Estimation of modified fluid factor and dry fracture weaknesses using azimuthal elastic impedance

Abstract

We consider the problem of fluid identification and fracture detection in unconventional reservoir (tight gas sand and shale gas) characterization. We begin with a simplification of the stiffness parameters and the derivation of a linearized reflection coefficient and azimuthal elastic impedance (EI). The accuracy of the simplification is confirmed in application to gas-bearing fractured rocks with low porosity and small fracture density. We have developed a modified fluid factor that is more sensitive to fluid type and less influenced by porosity. A two-step inversion workflow is evaluated based on the derived linearized reflection coefficient and azimuthal EI, including (1) a damped least-squares inversion for azimuthal EI, constrained by an initial model, and (2) a Bayesian Markov chain Monte Carlo inversion for the modified fluid factor and dry fracture weaknesses.

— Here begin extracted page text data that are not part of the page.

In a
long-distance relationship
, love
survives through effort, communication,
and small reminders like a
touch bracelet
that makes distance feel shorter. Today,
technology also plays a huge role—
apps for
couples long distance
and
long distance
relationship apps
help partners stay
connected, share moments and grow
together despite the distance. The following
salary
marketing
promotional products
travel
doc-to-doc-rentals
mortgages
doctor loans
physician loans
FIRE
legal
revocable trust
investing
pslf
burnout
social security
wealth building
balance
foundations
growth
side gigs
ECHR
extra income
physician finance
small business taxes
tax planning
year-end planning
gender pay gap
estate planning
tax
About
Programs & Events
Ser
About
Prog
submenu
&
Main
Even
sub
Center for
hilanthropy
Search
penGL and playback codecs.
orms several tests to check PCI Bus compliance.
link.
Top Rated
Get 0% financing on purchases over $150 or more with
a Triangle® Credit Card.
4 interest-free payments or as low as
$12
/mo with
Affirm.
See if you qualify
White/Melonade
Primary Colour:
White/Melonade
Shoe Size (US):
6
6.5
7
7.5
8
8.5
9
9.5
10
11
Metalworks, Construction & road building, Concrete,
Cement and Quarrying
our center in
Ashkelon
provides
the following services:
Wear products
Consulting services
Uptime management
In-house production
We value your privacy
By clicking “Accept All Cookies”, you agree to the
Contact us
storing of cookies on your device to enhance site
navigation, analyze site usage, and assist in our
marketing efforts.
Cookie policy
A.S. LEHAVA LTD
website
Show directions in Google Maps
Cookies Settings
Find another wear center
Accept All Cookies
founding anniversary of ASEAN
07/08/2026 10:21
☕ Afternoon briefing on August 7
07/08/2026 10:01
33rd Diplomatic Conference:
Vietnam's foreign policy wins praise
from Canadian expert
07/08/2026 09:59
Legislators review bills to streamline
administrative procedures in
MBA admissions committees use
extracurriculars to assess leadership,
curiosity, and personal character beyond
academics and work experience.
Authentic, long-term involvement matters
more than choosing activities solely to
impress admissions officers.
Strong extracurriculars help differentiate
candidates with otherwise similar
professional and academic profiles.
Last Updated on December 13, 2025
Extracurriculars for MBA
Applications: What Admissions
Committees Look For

Stability and accuracy are examined with synthetic data, from which we conclude that the modified fluid factor and dry fracture weaknesses can be stably determined in the presence of moderate data error/noise. The stability of our approach is further confirmed on a fractured tight gas sand field data set, within which we observe that geologically reasonable parameters (Lamé constants, the modified fluid factor, and dry fracture weaknesses) are determined. We conclude that our inversion workflow and its underlying assumptions form realistic predictions/discriminations of reservoir fracture and fluid parameters.